▸ **PROBLEM TO WORK ON**:
Show every line of the entries that contains the word "Week", matching its case exactly.

▸ **EXERCISE INPUT**:
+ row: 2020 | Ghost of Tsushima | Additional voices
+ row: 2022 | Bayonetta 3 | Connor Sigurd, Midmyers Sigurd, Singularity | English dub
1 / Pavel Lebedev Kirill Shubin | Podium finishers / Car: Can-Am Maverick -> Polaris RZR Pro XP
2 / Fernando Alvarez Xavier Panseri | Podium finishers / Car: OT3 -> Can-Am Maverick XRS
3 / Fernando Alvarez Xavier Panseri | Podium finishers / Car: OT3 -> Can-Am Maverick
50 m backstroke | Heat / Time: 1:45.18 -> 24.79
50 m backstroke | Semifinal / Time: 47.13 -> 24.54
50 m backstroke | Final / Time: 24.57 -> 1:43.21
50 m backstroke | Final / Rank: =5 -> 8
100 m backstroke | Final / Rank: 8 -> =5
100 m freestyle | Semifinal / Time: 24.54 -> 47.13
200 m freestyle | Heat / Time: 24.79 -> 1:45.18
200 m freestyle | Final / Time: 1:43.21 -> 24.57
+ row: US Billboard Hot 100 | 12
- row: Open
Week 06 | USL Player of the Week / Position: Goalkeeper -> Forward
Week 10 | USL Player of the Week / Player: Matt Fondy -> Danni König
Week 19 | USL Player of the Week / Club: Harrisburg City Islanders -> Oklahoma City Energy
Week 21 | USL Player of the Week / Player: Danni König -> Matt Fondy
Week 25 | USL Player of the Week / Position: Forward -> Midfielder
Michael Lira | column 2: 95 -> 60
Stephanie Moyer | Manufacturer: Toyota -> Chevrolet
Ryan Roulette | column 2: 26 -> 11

▸ **WRITTEN RESPONSE**:
Week 06 | USL Player of the Week / Position: Goalkeeper -> Forward
Week 10 | USL Player of the Week / Player: Matt Fondy -> Danni König
Week 19 | USL Player of the Week / Club: Harrisburg City Islanders -> Oklahoma City Energy
Week 21 | USL Player of the Week / Player: Danni König -> Matt Fondy
Week 25 | USL Player of the Week / Position: Forward -> Midfielder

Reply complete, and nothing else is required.